◆ **EXCERPT TO READ**
--------------------

Select Committee on Transport, Local Government and the Regions Appendices to the Minutes of Evidence

Memorandum by Greater Manchester Passenger Transport Authority and Executive (TYP 31)


  1.1  Greater Manchester Passenger Transport Authority and Executive are pleased to submit evidence to the Transport Sub-committee for consideration in its inquiry into progress towards delivering the improvements set out in the 10 Year Plan.

  1.2  The Passenger Transport Authority is responsible for public transport policy in Greater Manchester, in particular:

    —  Procuring socially necessary bus services which cannot be provided commercially.

    —  Specifying the level and quality of services on the local train and tram (Metrolink) networks.

    —  Providing the concessionary fares scheme.

    —  Providing bus stations, shelters and stops and travel information.

    —  Planning the long-term development of the public transport network.

  1.3  The Authority comprises 33 Councillors who are appointed by the 10 district councils of Greater Manchester. The Executive puts these policies into practice and provides the Authority with expert professional advice to enable it to make appropriate and informed decisions.

  1.4  The Transport Act 2000 determined that the Passenger Transport Authority should be the designated Local Transport Authority for Greater Manchester.

  1.5  In this memorandum the Authority and Executive has sought to address the 16 questions raised in Press Notice 22/2001-02 dated 5 December 2001.


  2.1  The Authority and Executive welcomed the publication of the 10 Year Plan and the commitment to increase the level of transport spending, particularly the emphasis on public transport initiatives and the increased funding for Local Transport Plans that will help achieve our wider social and economic objectives. Our Local Transport Plan stresses the importance of an efficient transport system in order to secure our wider economic and urban regeneration objectives for the County. We see a need to invest in both public and private transport facilities so as to address the problems in urban areas arising from increased use of the private car, particularly environmental concerns and social exclusion concerns. But, we will seek to do this in ways that do not compromise the continued economic development of Greater Manchester and that recognise that the interests of the residents of Greater Manchester will be best served by widening travel choice options.

--------------------

◆ **COLLECTED MATERIAL**
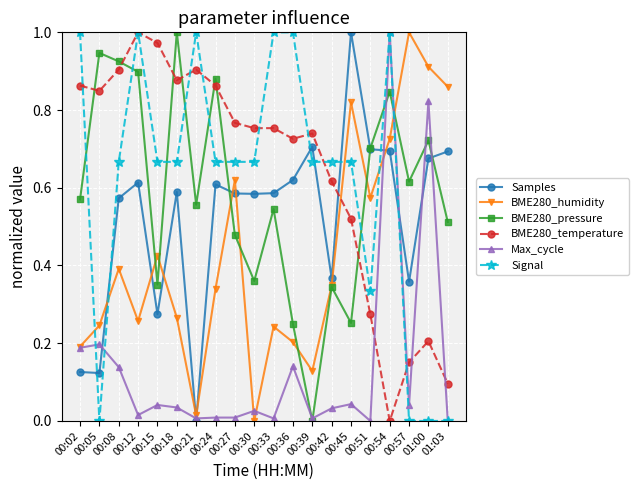

Between 00:36 and 00:51, which series saw the biggest shift?

Signal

--------------------

◆ **WORK TASK**
Copy out the passage of the Greater Manchester transport memorandum above that starts at "1.3  The Authority comprises" and ends at "for Greater Manchester.".

◆ **PROBLEM SOLUTION**
1.3  The Authority comprises 33 Councillors who are appointed by the 10 district councils of Greater Manchester. The Executive puts these policies into practice and provides the Authority with expert professional advice to enable it to make appropriate and informed decisions.

  1.4  The Transport Act 2000 determined that the Passenger Transport Authority should be the designated Local Transport Authority for Greater Manchester.